Where do we go from here? How do we support and help one another?

When a mama is looking for guidance, she’s often just looking for validation that what she is doing is right (trick question, there’s no “right” when it comes to motherhood) or she is looking for one or two small manageable steps to take to see some improvement. For example, I’m looking for ideas on how to go back to sleep after my daughter wakes up, eats, and is back in the bassinet. I have a great schedule going with her, she is sleeping independently in a separate sleep space, and getting a solid night’s sleep. The next step for me should not be to throw out my systems, pull my baby into bed with me, and change everything I have been doing just because it works for someone else or because they say it is what is best. And that’s just it, what works for one family then starts to become a hard and fast rule. The problem with hard and fast rules is that they undermine a mother’s own maternal instincts. Undermining women with set rules on motherhood is particularly ironic because movements such as “breast is best” are trying to get us back to a time where things just came naturally to a woman as a mother. Many people are upset with the lack of support for breastfeeding, in general, in the workplace, in public, or how long they choose to breastfeed. But some of those same mamas looking for validation of their choice to breastfeed in their own very personal ways have been forced to prove their way is best. In turn, these same moms are not willing to support the choices of other moms who are choosing something different for their child. Instead their advice is just an opportunity to tell you their opinion.

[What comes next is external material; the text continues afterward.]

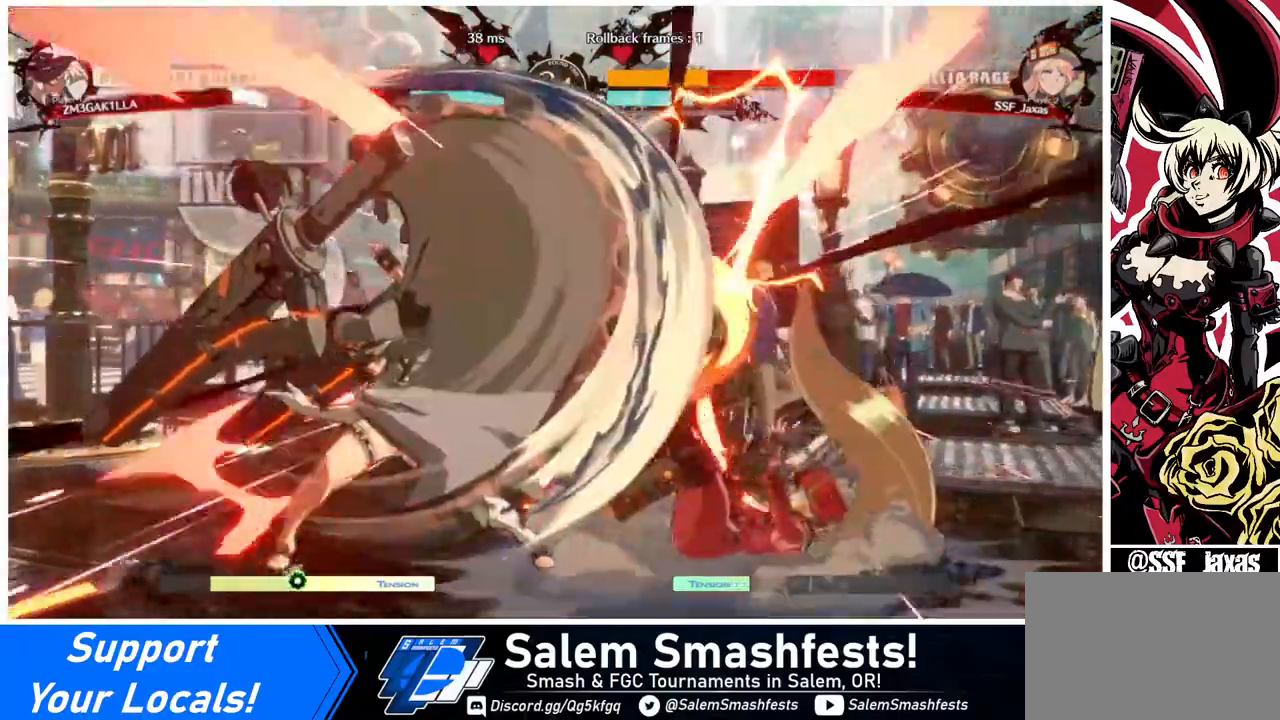
{"buttons": ["DPAD_RIGHT"], "events": [[320, "DPAD_DOWN", "up"]]}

Just a few years ago I made the same mistakes with my friends, family, and coworkers. I was mistaking advice for support. Support should be listening to a mom first and then helping her reach her own goals within her own value system. Or sometimes support is just the first part, listening, no opinions shared just affirmations and a friendly face welcoming their friend to share some of their most vulnerable thoughts. Dogmatic rules and shaming of mothers makes everyone, including those who are doing the telling, miserable and unhappy. If one of the goals of motherhood is to raise happy, independent, and contributing adults then moms need to keep that in mind when trying to help a mom (whether online or in real life). Because happy, confident moms can go on to raise happy, confident adults.

I am not one to slap kindness on any and everything. However, with moms I believe kindness is truly what we are looking for when we share our hearts. We already question everything we are doing. We don’t need another mom questioning us too. Be kind, rewind those thoughts before you share them.